Leon Trotsky. To know him was to love him. Or to hate him. It was hardly a simple matter, and he was hardly a simple man (men who die by pick ax rarely are --- there’s a reason they elicit so much emotion from their fellow human beings). Of course, saying Trotsky was a complicated person is understating everything, but saying that Trotsky, Rick Geary’s new graphic biography, is simple is a pure compliment.
Geary uses graphic novels to breeze through history with such grace and charm that he makes you want to live it yourself. His gift is that he makes his intricately textured panels look easy, and they usher you through page after page of important social and cultural upheaval. If you look closer, though, you see the details in many of his panels. The important lines and perspectives that he employs throughout are the mark of a fine artist.

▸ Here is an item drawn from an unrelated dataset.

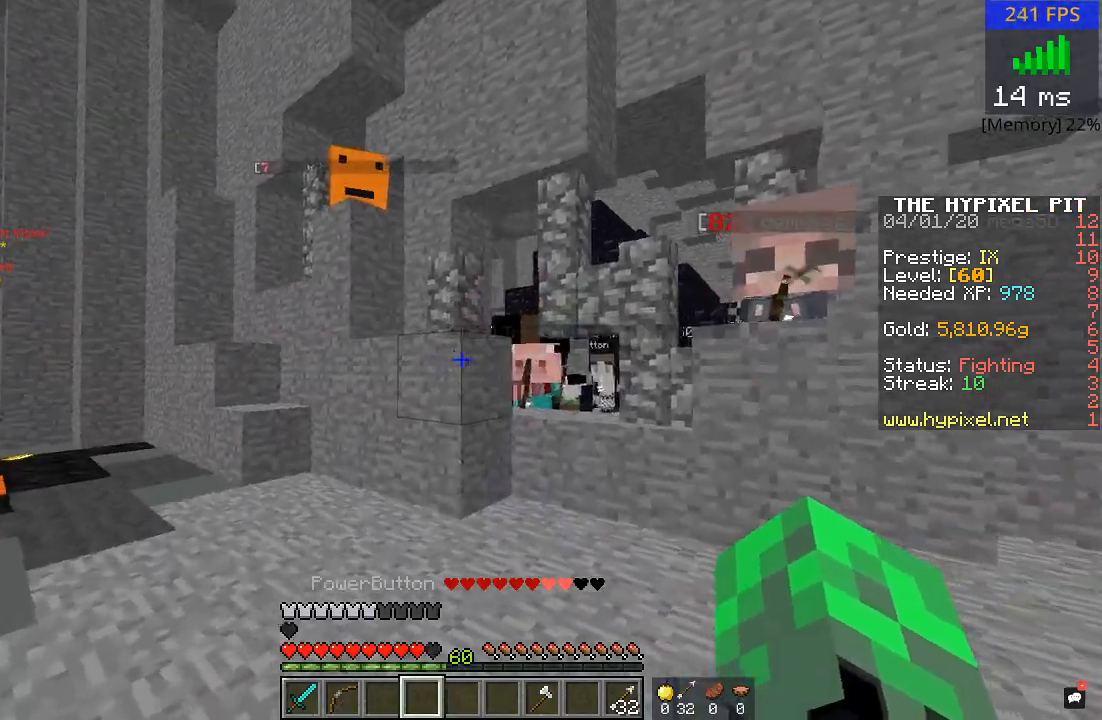
{"keys": ["w"], "mouse": [], "events": [[250, "a", "down"], [450, "a", "up"]]}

He’s a fine writer as well. I admit, I’ve always loved his cheeky style. In Trotsky, he’s more serious than in much of his previous work. He guides us through the Soviet Revolution of the early 20th century and shows how Trotsky helped form the Soviet Union while inspiring critical dialogue and political thinking.
Geary is nicely suited to the task at hand. As writer, he stays mostly impartial, presenting just the facts of Trotsky’s life along with his layered artwork. As an educational tool, Trotsky works wonderfully. As an introduction to Trotsky’s political ideas and the life he lived, Trotsky is top-notch.